I regularly walk down that street. It's a small group of regular street users who gather there daily.
It's bad but it's not anything like as terrible as that article suggests. I lived in downtown Brixton for many years til 2012 when I moved up the Hill. When the Windrush Square development was going on the dealers and users moved from there into our street. We had dealers and users on our doorstep for a while.
There were plenty of incidents (including defecation, open daytime drug use, finding a dealers stash of rocks hidden in my front garden, and a kitchen knife) but nothing that made me feel personally besieged or attacked or in danger. Even when they quarreled outside my front door I didn't feel victimised. I just asked them to move and they did.
My point is that I really don't think it's worse than it was. I think the Brixton demographic has changed, expectations and attitudes have changed, and the way the area policed may have changed.
That crack down on crack houses thing led to several house raids and gun sieges in my street and nearby. Those were far more disruptive to my daily life than the drug stuff was.

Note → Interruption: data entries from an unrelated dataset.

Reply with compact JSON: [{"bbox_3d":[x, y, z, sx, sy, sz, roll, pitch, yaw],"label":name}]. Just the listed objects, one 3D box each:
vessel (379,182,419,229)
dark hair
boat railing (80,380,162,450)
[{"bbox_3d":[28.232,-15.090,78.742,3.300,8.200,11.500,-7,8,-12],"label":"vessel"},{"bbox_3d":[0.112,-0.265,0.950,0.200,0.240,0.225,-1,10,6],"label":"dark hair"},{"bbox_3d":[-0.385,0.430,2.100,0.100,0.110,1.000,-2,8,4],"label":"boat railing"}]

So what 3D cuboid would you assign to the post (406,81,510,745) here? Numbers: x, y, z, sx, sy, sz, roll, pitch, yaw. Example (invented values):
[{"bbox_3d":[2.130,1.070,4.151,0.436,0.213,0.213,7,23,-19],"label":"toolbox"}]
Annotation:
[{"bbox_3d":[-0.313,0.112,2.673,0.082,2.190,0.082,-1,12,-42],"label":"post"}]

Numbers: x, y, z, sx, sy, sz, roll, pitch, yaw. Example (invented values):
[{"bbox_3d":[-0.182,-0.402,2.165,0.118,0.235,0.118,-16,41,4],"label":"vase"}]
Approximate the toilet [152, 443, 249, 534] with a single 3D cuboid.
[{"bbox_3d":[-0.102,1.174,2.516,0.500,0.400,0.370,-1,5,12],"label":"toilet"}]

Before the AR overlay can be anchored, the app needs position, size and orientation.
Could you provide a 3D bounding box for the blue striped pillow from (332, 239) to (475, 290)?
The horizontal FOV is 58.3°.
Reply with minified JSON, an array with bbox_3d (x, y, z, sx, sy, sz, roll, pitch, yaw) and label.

I'm not defending the drug use stuff. But it's stupid to think that it will magically go away if there are more cops around.
Back then, I spoke to the cops pretty frequently. The drug stuff in the street did annoy me, because it was constant and there didn't seem to be any policing at all at all. They told me they couldn't do anything because
- It was the busiest ward in the UK, with not enough police or funding
-arresting rarely led to conviction and even when it did, they were back on the street in no time, using&dealing exactly as before.
They said they policed the ward like a clock face: this section got attention for a while, then the next section, then the next til they were back at the beginning again. It gave each area a break for a while. And the street crime just moved on to the next patch, just as the cops did, round the same circuit.
No idea if this was true, or if so if it's still the case.
Street users and dealers are part of our society and our community. Until/unless the problems and issues are sorted out at the grass roots level they'll always be with us. That's a far deeper more fundamental issue than just policing the way it impacts on homeowners. Once again, property is the thing that motivates action.
And incidentally, whenever I've had reason to interact with these users (either on Rushcroft Rd or on Windrush Sq or round the back of the St Matthew's church : it's the same people) they've been polite and not problematic at all.
I'm not romanticising or downplaying it. It's not great, and when I had to deal with it I didn't like it. I'm saying it's not the dire dreadful disaster suggested in that article.